Saturday, September 17, 2022

A Sense of Home

 


Gary and I just returned from visiting my daughters and their families, a trip I had been looking forward to all summer long. It is difficult living 12 or more hours away, and not being able to be a regular part of each other's lives in a natural give and take fashion. The distance means that our time together is "all or nothing". We share meals and space and time, which is wonderful on the one hand, and yet it can also be a bit much if we stay too long. Remember Ben Franklin's adage that fish and guests begin to stink after three days? Well, we push that limit, mostly because it takes so long to get there, but our hosts are wonderfully understanding.

Each time we visit, I long for an easier way to be closer. I take stock of the landscape as we drive, asking myself if I could live there, if I would be happy there. Maybe I could be, but I already have a life that I love, a place that I call home. Almost thirty years ago, when I moved to Vermont I felt my roots grow deep down into the soil here. 

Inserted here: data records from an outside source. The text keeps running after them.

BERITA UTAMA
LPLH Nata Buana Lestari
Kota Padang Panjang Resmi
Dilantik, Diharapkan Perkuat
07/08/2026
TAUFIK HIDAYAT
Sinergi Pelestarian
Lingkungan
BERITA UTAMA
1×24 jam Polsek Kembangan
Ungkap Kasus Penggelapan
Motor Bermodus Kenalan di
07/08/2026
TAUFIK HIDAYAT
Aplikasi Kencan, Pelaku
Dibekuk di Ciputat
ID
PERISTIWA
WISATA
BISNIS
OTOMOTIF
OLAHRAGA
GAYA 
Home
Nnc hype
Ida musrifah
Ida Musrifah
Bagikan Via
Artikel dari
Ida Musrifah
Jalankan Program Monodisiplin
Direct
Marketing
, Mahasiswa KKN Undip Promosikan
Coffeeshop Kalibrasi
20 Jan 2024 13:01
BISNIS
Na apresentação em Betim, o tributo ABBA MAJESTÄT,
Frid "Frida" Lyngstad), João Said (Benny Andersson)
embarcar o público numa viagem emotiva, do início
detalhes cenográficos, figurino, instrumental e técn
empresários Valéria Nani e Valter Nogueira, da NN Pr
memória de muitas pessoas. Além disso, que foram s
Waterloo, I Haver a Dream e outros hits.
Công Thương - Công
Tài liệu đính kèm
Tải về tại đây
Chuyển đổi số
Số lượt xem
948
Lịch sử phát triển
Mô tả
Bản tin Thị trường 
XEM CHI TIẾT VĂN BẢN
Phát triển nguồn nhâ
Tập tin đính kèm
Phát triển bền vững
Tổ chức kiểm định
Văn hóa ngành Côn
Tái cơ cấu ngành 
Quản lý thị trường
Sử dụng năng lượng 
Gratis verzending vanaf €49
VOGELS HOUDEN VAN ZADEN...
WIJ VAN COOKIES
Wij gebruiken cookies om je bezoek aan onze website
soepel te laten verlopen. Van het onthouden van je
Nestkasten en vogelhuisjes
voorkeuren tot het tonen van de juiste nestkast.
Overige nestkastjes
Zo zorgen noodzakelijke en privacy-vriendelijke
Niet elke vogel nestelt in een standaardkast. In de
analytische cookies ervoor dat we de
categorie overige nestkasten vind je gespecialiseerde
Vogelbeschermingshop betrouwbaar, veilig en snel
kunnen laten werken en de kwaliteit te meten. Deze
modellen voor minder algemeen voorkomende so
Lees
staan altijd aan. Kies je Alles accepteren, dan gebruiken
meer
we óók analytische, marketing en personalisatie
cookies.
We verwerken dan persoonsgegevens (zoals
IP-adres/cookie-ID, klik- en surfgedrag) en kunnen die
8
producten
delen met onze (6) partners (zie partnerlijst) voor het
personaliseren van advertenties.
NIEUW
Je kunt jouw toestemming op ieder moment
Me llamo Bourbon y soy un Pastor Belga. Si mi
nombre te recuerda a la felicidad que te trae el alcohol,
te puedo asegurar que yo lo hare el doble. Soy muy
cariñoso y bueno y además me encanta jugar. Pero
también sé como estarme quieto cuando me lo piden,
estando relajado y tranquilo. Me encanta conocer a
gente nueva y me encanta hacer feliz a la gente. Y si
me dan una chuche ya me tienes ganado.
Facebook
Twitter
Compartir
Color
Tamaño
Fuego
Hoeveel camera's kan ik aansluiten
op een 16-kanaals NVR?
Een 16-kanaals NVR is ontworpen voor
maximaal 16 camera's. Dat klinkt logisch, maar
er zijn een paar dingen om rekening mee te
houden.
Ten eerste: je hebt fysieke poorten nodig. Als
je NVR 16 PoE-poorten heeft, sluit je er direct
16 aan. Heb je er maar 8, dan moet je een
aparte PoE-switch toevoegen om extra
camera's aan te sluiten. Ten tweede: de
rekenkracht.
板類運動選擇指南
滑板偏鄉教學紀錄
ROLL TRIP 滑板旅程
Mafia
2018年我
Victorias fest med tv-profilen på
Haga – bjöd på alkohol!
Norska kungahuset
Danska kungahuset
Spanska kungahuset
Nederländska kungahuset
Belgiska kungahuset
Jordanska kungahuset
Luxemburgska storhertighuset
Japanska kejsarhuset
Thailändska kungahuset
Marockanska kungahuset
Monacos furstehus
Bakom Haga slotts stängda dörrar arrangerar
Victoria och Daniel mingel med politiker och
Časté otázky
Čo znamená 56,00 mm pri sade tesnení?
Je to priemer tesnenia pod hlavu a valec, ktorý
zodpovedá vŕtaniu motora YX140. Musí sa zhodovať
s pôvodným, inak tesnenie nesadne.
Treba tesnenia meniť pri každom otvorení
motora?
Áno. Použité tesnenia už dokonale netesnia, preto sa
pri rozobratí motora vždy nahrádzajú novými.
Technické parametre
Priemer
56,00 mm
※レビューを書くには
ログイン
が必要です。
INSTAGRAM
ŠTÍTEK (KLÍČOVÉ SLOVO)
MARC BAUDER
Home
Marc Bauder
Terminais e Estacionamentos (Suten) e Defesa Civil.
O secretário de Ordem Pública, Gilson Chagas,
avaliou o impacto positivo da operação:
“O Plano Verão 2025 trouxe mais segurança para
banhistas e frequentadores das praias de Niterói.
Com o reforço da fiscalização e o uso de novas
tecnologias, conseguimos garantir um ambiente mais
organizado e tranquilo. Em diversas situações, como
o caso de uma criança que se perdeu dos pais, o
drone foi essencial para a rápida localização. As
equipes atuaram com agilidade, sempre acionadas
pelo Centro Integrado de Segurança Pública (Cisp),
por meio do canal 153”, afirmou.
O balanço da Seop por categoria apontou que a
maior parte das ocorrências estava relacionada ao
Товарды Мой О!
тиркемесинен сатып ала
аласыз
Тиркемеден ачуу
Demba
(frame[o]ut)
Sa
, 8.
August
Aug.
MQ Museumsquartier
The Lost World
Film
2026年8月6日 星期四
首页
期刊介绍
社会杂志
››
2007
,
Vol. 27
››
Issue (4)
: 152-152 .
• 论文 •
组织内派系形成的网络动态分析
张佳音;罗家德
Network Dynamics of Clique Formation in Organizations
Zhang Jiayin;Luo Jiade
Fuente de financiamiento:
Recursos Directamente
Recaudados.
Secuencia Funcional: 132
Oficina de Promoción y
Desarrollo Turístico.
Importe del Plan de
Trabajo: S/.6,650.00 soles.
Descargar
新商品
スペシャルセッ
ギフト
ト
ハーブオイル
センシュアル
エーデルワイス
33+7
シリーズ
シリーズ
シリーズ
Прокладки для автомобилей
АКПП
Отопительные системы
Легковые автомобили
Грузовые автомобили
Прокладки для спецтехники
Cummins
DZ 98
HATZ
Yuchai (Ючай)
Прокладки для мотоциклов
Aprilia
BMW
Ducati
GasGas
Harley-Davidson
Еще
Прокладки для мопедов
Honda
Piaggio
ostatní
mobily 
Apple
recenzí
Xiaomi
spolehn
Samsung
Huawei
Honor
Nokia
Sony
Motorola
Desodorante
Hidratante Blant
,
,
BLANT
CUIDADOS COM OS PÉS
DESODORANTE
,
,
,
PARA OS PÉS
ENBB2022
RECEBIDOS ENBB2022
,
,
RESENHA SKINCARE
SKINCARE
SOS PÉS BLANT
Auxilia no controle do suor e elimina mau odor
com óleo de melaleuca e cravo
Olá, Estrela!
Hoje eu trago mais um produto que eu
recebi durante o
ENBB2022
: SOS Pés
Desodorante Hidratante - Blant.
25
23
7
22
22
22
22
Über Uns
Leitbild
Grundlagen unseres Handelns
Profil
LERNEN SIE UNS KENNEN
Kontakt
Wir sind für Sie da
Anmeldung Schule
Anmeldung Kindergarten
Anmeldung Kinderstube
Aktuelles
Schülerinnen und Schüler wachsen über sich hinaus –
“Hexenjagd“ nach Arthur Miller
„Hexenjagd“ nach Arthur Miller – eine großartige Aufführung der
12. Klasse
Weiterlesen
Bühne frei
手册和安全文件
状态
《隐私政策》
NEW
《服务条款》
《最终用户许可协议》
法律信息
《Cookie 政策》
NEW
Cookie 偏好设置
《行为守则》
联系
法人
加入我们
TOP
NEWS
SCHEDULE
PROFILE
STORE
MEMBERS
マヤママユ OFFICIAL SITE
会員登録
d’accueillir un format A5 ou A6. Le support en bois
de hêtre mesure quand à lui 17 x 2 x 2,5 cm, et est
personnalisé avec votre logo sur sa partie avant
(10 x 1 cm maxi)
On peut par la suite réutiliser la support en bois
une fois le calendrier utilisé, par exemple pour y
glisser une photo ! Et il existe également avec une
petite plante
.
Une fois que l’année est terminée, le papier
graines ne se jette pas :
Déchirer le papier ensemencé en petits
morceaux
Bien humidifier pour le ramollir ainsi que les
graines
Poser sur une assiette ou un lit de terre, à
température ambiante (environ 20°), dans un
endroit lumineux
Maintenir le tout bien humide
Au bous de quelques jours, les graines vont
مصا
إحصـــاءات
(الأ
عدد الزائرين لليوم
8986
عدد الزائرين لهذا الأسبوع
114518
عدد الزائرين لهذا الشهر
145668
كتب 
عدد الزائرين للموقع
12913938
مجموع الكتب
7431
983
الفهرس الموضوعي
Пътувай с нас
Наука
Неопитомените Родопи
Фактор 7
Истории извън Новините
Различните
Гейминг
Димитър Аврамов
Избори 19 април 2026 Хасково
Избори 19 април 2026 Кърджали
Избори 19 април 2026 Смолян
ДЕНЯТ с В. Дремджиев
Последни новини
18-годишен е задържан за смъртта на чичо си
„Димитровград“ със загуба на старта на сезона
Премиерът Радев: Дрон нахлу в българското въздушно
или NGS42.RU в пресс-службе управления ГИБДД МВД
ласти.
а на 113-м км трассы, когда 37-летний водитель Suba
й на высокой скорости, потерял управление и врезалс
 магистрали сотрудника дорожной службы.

Every time I cross the border back into Vermont it happens. It is a physical response that reminds me I am home. A speaker came to the small town where I live once, soon after we had moved here and said, "when you think about home, it doesn't matter where you were born. What matters is where you plan to live out your days. Where you plan to die." That felt true to me, someone the locally born folks were wont to call a "flatlander." I might have been born somewhere else, but this is my true home.

My history makes it all the more complicated that I miss my daughters so deeply. All I can figure out is that my heart must have more than one home. Putting truth to that, tomorrow Gary and I will drive up to Maine, anticipating a week on an island that also claims a piece of my heart, an island that also feels like home to me. My sense of home there has to do with the ocean and trails through pine forests, with glorious sunsets and growing friendships. 

Truth be told, I often feel like I have left little bits of me here and there. Parts of me stay here in Vermont full time, while bits of me hunker down in other places that have touched my heart, and, of course there will always be parts that hang around with those whom I love. Maybe that is just the way it is when home is made up of several places, and people too?